To już koniec przygody Lopeteguiego z hiszpańską kadrą (fot. Reuters)
Nie jest winny Real. Żaden klub nie może pozwolić sobie na półtoramiesięczną zwłokę w ogłoszeniu nazwiska nowego trenera. Gdy odejdzie stary, kwestię sukcesji trzeba rozstrzygnąć jak najszybciej. Skoro szefowie klubu z Madrytu ustalili, że Lopetegui będzie dla nich najlepszy, podjęli starania by natychmiast się z nim dogadać.
Nie jest winny Lopetegui. Posada trenera Realu Madryt jest jednak bardziej prestiżowa, niż stanowisko jakiegokolwiek selekcjonera. Propozycję z Concha Espina dostaje się na ogół raz w życiu. Albo się ją przyjmuje, albo odrzuca.
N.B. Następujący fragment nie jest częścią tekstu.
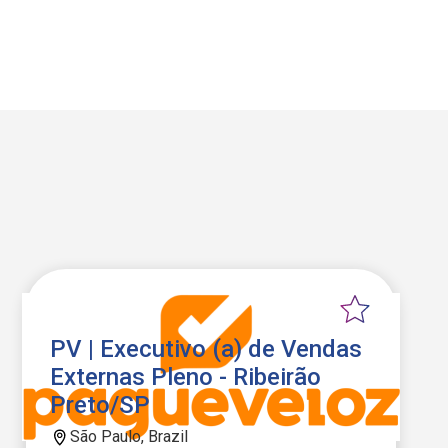
PV | Executivo (a) de Vendas
Externas Pleno - Ribeirão
Preto/SP
São Paulo, Brazil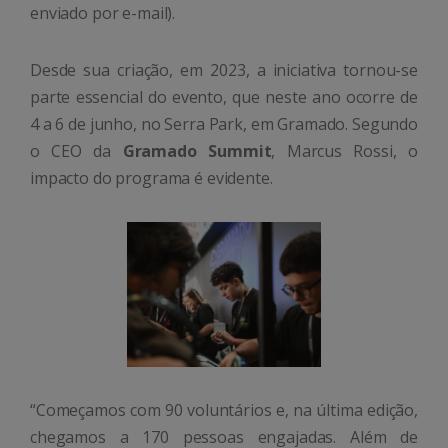
enviado por e-mail).
Desde sua criação, em 2023, a iniciativa tornou-se
parte essencial do evento, que neste ano ocorre de
4 a 6 de junho, no Serra Park, em Gramado. Segundo
o CEO da
Gramado Summit
, Marcus Rossi, o
impacto do programa é evidente.
“Começamos com 90 voluntários e, na última edição,
chegamos a 170 pessoas engajadas. Além de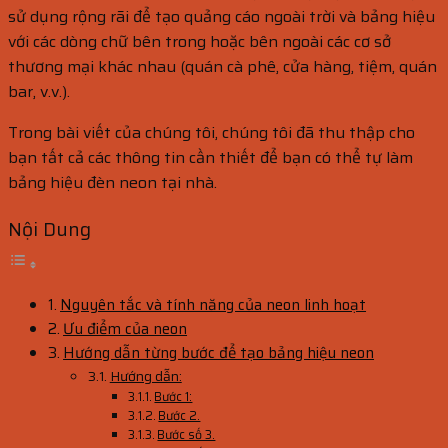
sử dụng rộng rãi để tạo quảng cáo ngoài trời và bảng hiệu
với các dòng chữ bên trong hoặc bên ngoài các cơ sở
thương mại khác nhau (quán cà phê, cửa hàng, tiệm, quán
bar, v.v.).
Trong bài viết của chúng tôi, chúng tôi đã thu thập cho
bạn tất cả các thông tin cần thiết để bạn có thể tự làm
bảng hiệu đèn neon tại nhà.
Nội Dung
Nguyên tắc và tính năng của neon linh hoạt
Ưu điểm của neon
Hướng dẫn từng bước để tạo bảng hiệu neon
Hướng dẫn:
Bước 1:
Bước 2.
Bước số 3.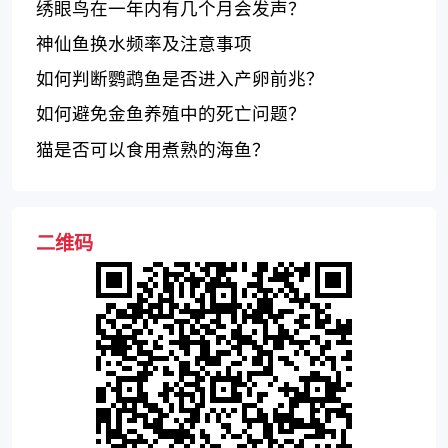
绣眼鸟在一年内有几个月会发声？
神仙鱼换水频率及注意事项
如何判断鹦鹉鱼是否进入产卵前兆？
如何避免金鱼养殖中的死亡问题？
猫是否可以食用煮熟的海鱼？
二维码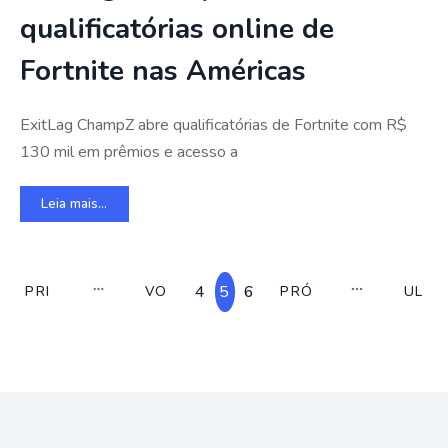
qualificatórias online de
Fortnite nas Américas
ExitLag ChampZ abre qualificatórias de Fortnite com R$
130 mil em prêmios e acesso a
Leia mais...
4
5
6
PRI
VO
PRÓ
UL
MEI
LTA
XIM
TI
RO
R
O
MO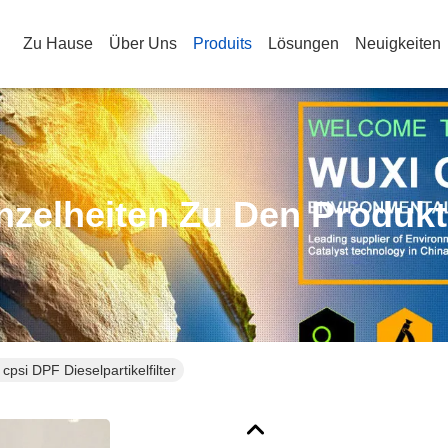
Zu Hause
Über Uns
Produits
Lösungen
Neuigkeiten
nzelheiten Zu Den Produk
cpsi DPF Dieselpartikelfilter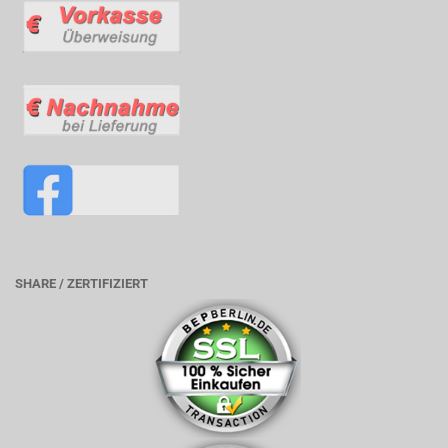
SHARE / ZERTIFIZIERT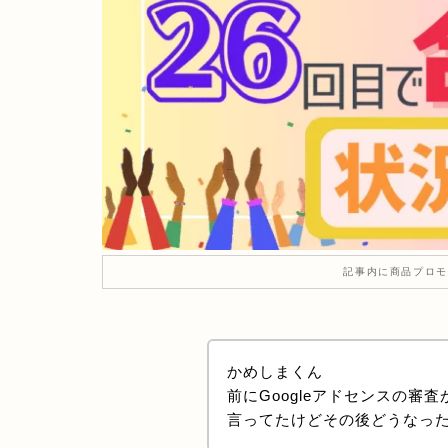
記事内に商品プロモ
かめしまくん
前にGoogleアドセンスの審
言ってたけどその後どうなっ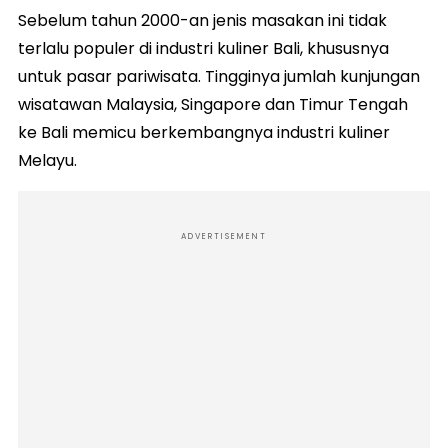
Sebelum tahun 2000-an jenis masakan ini tidak
terlalu populer di industri kuliner Bali, khususnya
untuk pasar pariwisata. Tingginya jumlah kunjungan
wisatawan Malaysia, Singapore dan Timur Tengah
ke Bali memicu berkembangnya industri kuliner
Melayu.
ADVERTISEMENT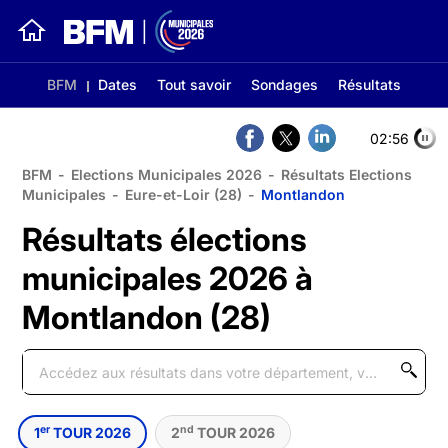
BFM
Dates
Tout savoir
Sondages
Résultats
02:56
BFM
-
Elections Municipales 2026
-
Résultats Elections
Municipales
-
Eure-et-Loir (28)
-
Montlandon
Résultats élections
municipales 2026 à
Montlandon (28)
er
nd
1
TOUR 2026
2
TOUR 2026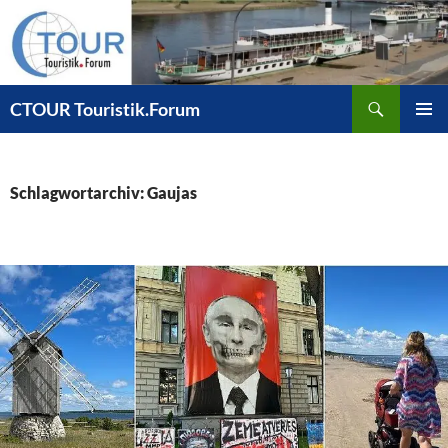
Zum
Inhalt
springen
Suchen
CTOUR Touristik.Forum
PRIMÄR
MENÜ
Schlagwortarchiv: Gaujas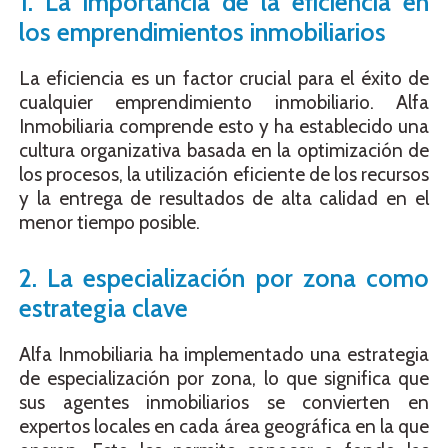
1. La importancia de la eficiencia en
los emprendimientos inmobiliarios
La eficiencia es un factor crucial para el éxito de
cualquier emprendimiento inmobiliario. Alfa
Inmobiliaria comprende esto y ha establecido una
cultura organizativa basada en la optimización de
los procesos, la utilización eficiente de los recursos
y la entrega de resultados de alta calidad en el
menor tiempo posible.
2. La especialización por zona como
estrategia clave
Alfa Inmobiliaria ha implementado una estrategia
de especialización por zona, lo que significa que
sus agentes inmobiliarios se convierten en
expertos locales en cada área geográfica en la que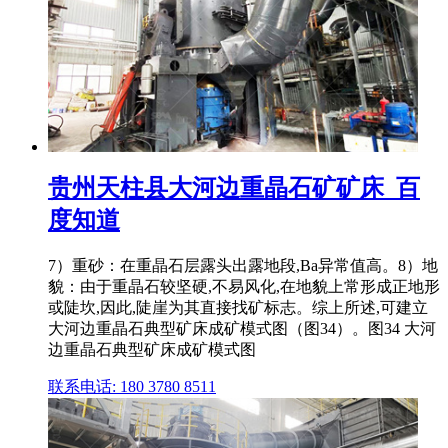
贵州天柱县大河边重晶石矿矿床_百
度知道
7）重砂：在重晶石层露头出露地段,Ba异常值高。8）地
貌：由于重晶石较坚硬,不易风化,在地貌上常形成正地形
或陡坎,因此,陡崖为其直接找矿标志。综上所述,可建立
大河边重晶石典型矿床成矿模式图（图34）。图34 大河
边重晶石典型矿床成矿模式图
联系电话: 180 3780 8511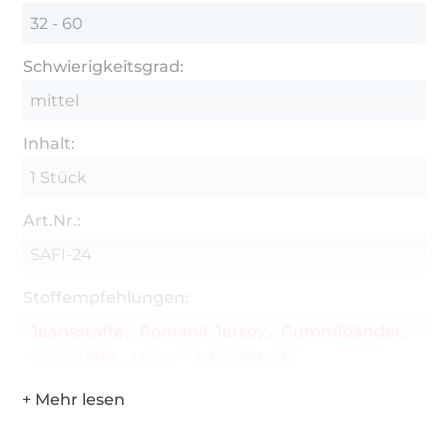
32 - 60
Schwierigkeitsgrad:
mittel
Inhalt:
1 Stück
Art.Nr.:
SAFI-24
Stoffempfehlungen:
Jeansstoffe
Romanit Jersey
Gummibänder
Cordstoffe
Hosen- & Rockstoffe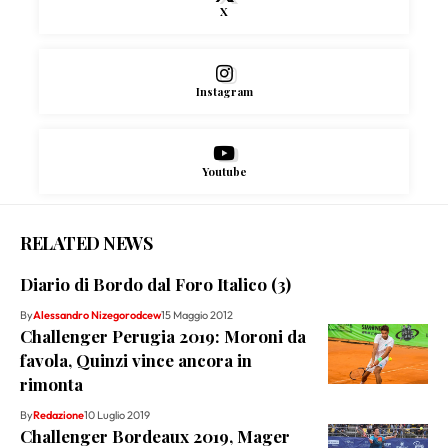
X
Instagram
Youtube
RELATED NEWS
Diario di Bordo dal Foro Italico (3)
By
Alessandro Nizegorodcew
15 Maggio 2012
Challenger Perugia 2019: Moroni da
favola, Quinzi vince ancora in
rimonta
By
Redazione
10 Luglio 2019
Challenger Bordeaux 2019, Mager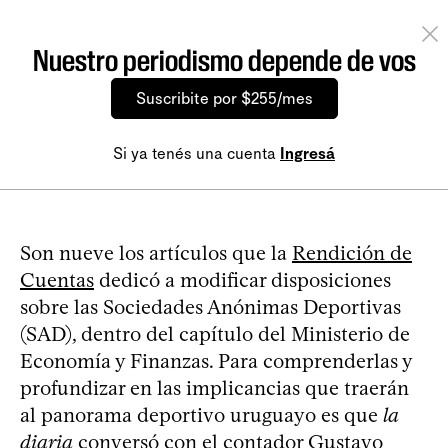
Nuestro periodismo depende de vos
Suscribite por $255/mes
Si ya tenés una cuenta
Ingresá
Son nueve los artículos que la
Rendición de
Cuentas
dedicó a modificar disposiciones
sobre las Sociedades Anónimas Deportivas
(SAD), dentro del capítulo del Ministerio de
Economía y Finanzas. Para comprenderlas y
profundizar en las implicancias que traerán
al panorama deportivo uruguayo es que
la
diaria
conversó con el contador Gustavo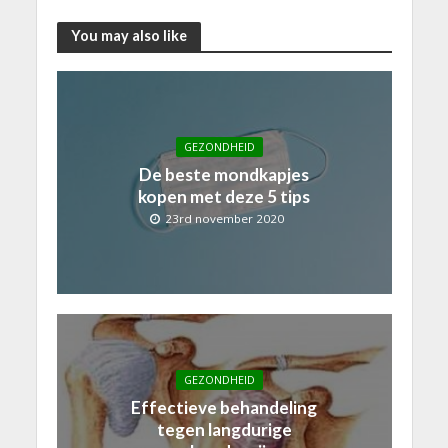
You may also like
GEZONDHEID
De beste mondkapjes
kopen met deze 5 tips
23rd november 2020
GEZONDHEID
Effectieve behandeling
tegen langdurige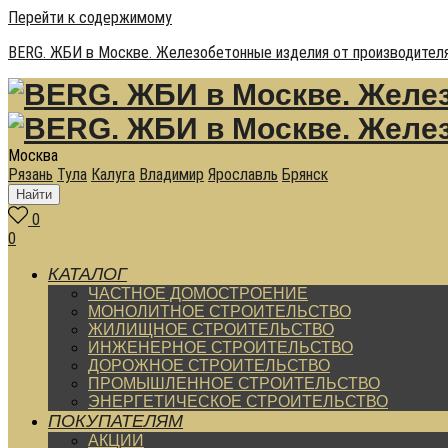
Перейти к содержимому
BERG. ЖБИ в Москве. Железобетонные изделия от производителя
Москва
Рязань
Тула
Калуга
Владимир
Ярославль
Брянск
Найти
0
0
КАТАЛОГ
ЧАСТНОЕ ДОМОСТРОЕНИЕ
МОНОЛИТНОЕ СТРОИТЕЛЬСТВО
ЖИЛИЩНОЕ СТРОИТЕЛЬСТВО
ИНЖЕНЕРНОЕ СТРОИТЕЛЬСТВО
ДОРОЖНОЕ СТРОИТЕЛЬСТВО
ПРОМЫШЛЕННОЕ СТРОИТЕЛЬСТВО
ЭНЕРГЕТИЧЕСКОЕ СТРОИТЕЛЬСТВО
ПОКУПАТЕЛЯМ
АКЦИИ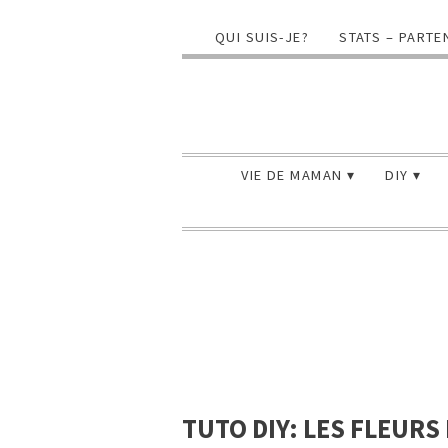
QUI SUIS-JE?
STATS – PARTE
VIE DE MAMAN
DIY
TUTO DIY: LES FLEURS 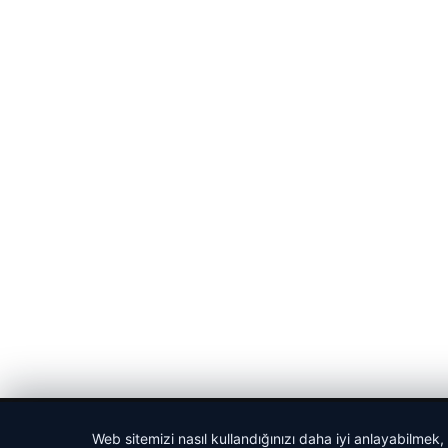
© 2026 Gündem Haberleri – Güncel Haberler
Web sitemizi nasıl kullandığınızı daha iyi anlayabilmek,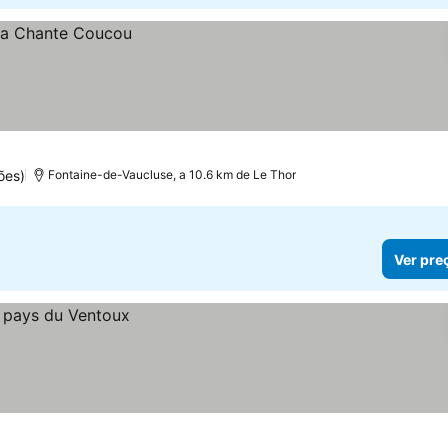
ões)
Fontaine-de-Vaucluse, a 10.6 km de Le Thor
Ver pre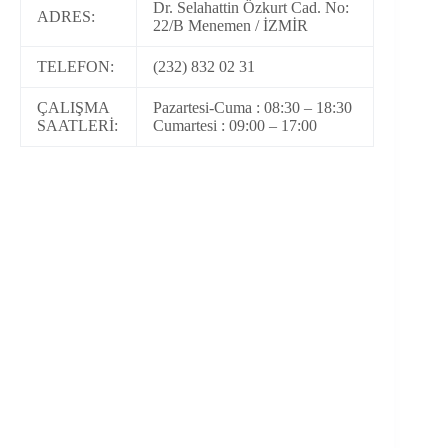
Dr. Selahattin Özkurt Cad. No:
ADRES:
22/B Menemen / İZMİR
TELEFON:
(232) 832 02 31
ÇALIŞMA
Pazartesi-Cuma : 08:30 – 18:30
SAATLERİ:
Cumartesi : 09:00 – 17:00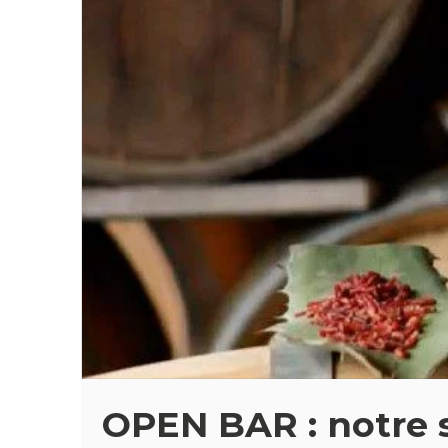
OPEN BAR : notre s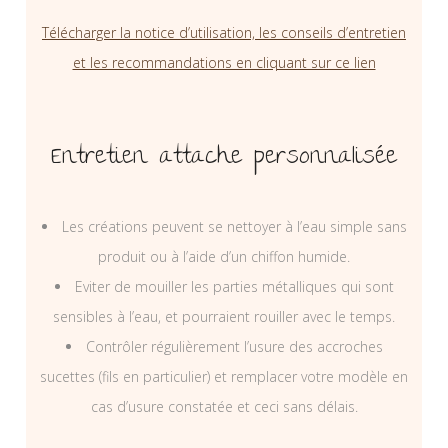
Télécharger la notice d’utilisation, les conseils d’entretien
et les recommandations en cliquant sur ce lien
Entretien attache personnalisée
Les créations peuvent se nettoyer à l’eau simple sans
produit ou à l’aide d’un chiffon humide.
Eviter de mouiller les parties métalliques qui sont
sensibles à l’eau, et pourraient rouiller avec le temps.
Contrôler régulièrement l’usure des accroches
sucettes (fils en particulier) et remplacer votre modèle en
cas d’usure constatée et ceci sans délais.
Bask stanął przed taką okazją i nie można mieć do niego pretensji, że postanowił zerwać podpisany niedawno nowy kontrakt z hiszpańską federacją. Stety – niestety, dla większości ludzi są w życiu ważniejsze rzeczy niż honor i słowo.
Nie jest winny
Luis Rubiales. Szef firmy, którą pracownik potraktował w ten sposób, ma prawa tak zareagować, jak zrobił to nowy sternik RFEF. Można wprawdzie zastanawiać się czy nie lepiej dla wyników Hiszpanii na mundialu byłoby pozostawienie Lopeteguiego na stanowisku, ale to wcale nie jest pewne, mimo histerycznego poparcia piłkarzy dla byłego już mistera. Jednak na pewno w długiej perspektywie wizerunek federacji i reprezentacji ucierpiałby na takiej spolegliwości.
I tak to wygląda. Odejście Zinedine’a Zidane’a z Realu okazało się głazem, który uruchomił lawinę. Potem wydarzenia potoczyły się już w sposób, w jaki musiały się potoczyć.
Leszek Orłowski
„Piłka Nożna”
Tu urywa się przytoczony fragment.